Iran’s president has warned American and other foreign forces to “stay away” from the region, as Tehran paraded long-range missile capable of reaching American bases.
Hassan Rouhani said the presence of such troops in the Gulf has always brought “pain and misery”, in a speech made at an annual military parade to commemorate the war with Iraq.
Mr Rouhani spoke in response to an announcement made by the US on Friday that it was sending more troops to Saudi Arabia after an attack on Saudi oil facilities both nations blame on Iran.
"Wherever the Americans or our enemies have gone, there has been insecurity afterward,” the Iranian president said. “The farther you keep yourselves from our region and our nations, the more security there will be."
At the parade, the Islamic republic displayed the Khordad-3 air defence system that shot down a US drone in June. It also showcased the long-range, surface-to-air Bavar 373 missile that can travel more than 1,250 miles, bringing it in range of US bases in the region and arch-foe Israel.
Saudi Arabia and the US accuse Iran of attacking Saudi oil facilities on September 14, the biggest such assault on the world’s top oil exporter.
Iran denies involvement in the attack, which was claimed by Yemen’s Houthi movement, a group aligned with Iran and currently fighting a Saudi-led alliance in the civil war.

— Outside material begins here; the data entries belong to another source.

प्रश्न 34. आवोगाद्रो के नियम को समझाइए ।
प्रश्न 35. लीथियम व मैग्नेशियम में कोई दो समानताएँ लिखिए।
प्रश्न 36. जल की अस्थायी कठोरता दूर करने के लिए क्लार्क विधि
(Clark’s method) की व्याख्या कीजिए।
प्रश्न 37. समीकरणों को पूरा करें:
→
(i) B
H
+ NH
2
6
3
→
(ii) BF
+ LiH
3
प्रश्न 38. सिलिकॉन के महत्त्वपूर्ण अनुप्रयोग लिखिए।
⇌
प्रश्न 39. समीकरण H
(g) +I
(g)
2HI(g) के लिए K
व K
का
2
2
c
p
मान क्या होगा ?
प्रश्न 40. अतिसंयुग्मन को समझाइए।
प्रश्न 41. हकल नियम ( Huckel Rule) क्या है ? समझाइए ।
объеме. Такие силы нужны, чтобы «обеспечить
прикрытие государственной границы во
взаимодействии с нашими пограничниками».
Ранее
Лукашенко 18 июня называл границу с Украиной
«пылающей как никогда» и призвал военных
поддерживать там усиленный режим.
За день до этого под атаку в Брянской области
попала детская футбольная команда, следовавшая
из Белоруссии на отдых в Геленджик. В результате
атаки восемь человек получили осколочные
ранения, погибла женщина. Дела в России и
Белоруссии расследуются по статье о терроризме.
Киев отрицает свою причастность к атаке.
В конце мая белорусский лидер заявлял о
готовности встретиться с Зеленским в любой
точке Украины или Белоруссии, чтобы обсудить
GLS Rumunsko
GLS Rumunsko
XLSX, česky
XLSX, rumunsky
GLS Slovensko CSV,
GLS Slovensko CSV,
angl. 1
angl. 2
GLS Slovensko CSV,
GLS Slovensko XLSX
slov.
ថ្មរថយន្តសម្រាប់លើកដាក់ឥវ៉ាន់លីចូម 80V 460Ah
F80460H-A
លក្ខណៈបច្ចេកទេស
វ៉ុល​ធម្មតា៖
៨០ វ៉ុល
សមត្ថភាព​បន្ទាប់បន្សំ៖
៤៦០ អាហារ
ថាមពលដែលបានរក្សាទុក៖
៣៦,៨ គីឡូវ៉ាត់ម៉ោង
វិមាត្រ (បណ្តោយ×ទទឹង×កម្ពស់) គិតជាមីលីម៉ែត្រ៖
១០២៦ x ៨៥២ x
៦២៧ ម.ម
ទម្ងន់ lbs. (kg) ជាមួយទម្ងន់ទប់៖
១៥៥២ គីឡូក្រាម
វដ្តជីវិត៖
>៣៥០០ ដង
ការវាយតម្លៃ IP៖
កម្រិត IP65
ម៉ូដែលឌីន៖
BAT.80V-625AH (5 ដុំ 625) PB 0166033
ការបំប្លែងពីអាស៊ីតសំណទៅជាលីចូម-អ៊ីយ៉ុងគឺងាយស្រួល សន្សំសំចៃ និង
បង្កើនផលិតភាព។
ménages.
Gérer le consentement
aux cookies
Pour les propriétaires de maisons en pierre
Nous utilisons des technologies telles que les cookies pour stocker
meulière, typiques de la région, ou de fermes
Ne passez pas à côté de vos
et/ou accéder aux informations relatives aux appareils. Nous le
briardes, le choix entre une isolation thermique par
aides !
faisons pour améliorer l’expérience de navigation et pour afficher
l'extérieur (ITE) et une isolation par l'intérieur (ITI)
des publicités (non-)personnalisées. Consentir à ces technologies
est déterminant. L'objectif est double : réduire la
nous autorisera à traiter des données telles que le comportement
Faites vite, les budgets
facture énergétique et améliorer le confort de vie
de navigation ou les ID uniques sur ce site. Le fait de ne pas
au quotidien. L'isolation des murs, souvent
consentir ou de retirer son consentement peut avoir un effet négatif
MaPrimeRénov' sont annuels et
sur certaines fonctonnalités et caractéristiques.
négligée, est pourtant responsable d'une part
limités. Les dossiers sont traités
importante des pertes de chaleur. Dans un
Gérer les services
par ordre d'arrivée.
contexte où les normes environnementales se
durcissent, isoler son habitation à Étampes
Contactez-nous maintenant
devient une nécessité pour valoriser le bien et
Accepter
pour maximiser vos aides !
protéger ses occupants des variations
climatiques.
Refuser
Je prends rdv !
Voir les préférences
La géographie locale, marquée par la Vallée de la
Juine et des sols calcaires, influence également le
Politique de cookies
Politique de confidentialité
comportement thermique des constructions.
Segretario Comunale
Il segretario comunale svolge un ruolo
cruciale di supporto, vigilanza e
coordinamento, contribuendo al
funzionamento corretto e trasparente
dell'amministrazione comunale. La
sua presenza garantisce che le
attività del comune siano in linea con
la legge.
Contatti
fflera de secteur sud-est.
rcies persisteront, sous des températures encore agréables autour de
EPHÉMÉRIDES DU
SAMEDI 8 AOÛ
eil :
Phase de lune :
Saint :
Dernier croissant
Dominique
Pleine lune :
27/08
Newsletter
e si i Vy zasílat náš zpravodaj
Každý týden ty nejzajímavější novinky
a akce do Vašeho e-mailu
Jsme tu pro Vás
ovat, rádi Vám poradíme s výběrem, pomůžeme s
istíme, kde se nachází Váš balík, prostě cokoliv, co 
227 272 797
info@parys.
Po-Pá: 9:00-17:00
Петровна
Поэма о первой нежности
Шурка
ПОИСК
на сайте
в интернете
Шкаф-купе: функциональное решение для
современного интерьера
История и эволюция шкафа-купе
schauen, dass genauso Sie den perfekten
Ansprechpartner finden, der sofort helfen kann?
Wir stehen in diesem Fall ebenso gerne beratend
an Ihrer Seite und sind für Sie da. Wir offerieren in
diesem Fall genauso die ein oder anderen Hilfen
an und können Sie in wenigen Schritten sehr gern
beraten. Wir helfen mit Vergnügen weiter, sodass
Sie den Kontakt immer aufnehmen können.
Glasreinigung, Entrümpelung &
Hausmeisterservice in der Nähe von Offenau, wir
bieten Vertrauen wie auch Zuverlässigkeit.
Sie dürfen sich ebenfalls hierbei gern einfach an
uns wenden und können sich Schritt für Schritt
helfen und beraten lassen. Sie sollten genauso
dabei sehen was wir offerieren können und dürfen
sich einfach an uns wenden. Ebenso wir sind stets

US President Donald Trump had said it would step up to protect Saudi but would take its cue from Saudi.
Riyadh has said it has evidence Iranian missiles were used in last weekend’s attack and that they were launched from the north, but did not go so far as to say they came from Iranian territory.
Should the accusation be proven, it would mark such a serious escalation in the long-running conflict between Saudi and Iran that the former could be forced to retaliate.
"We hold Iran responsible because the missiles and the drones that were fired at Saudi Arabia were Iranian-built and Iranian-delivered," Adel al-Jubeir, Saudi’s Minister of State for Foreign Affairs, said on Sunday.
"But to launch an attack from your territory, if that is the case, puts us in a different category... this would be considered an act of war," he told CNN.
Both sides are holding their nerve, hoping to make their case to the United Nations General Assembly later this week.
Mr Rouhani, along with US sanctioned Foreign Minister Mohammad Javad Zarif, will travel to New York on Monday, to present what he called a security plan for the Gulf.
"In this sensitive and important historical moment, we announce to our neighbours that we extend the hand of friendship and brotherhood to them," he said.
It is unclear what this would look like, with the president saying only that peace in the Strait of Hormuz could be achieved "in co-operation with various countries."
The US has already formed its own maritime coalition in the Gulf to secure one of the world’s most vital oil trade routes with the UK, Saudi, Bahrain and even the UAE, which has tried to keep good relations with Tehran since the most recent tensions began.
British former diplomats said Iran, which has been hit by wave after wave of US sanctions after Mr Trump pulled the country out of the landmark nuclear deal last year, is counting on the US and Saudi not wanting to start war.
“I think it is a matter of the hardliners in Iran looking to shore up their influence by keeping tensions with the US high, while still maintaining just enough deniability to preempt a full US response,” Charles Hollis, a British former diplomat in both Riyadh and Tehran, told the Telegraph. “Assisted by a growing belief that Trump may talk tough but is not willing to act.”